↓↓↓
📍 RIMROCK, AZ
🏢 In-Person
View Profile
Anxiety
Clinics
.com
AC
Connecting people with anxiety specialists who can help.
↑↑↑
The answer should consist of every entry, repeated word for word.

> _Solution_:
📍 RIMROCK, AZ
🏢 In-Person
View Profile
Anxiety
Clinics
.com
AC
Connecting people with anxiety specialists who can help.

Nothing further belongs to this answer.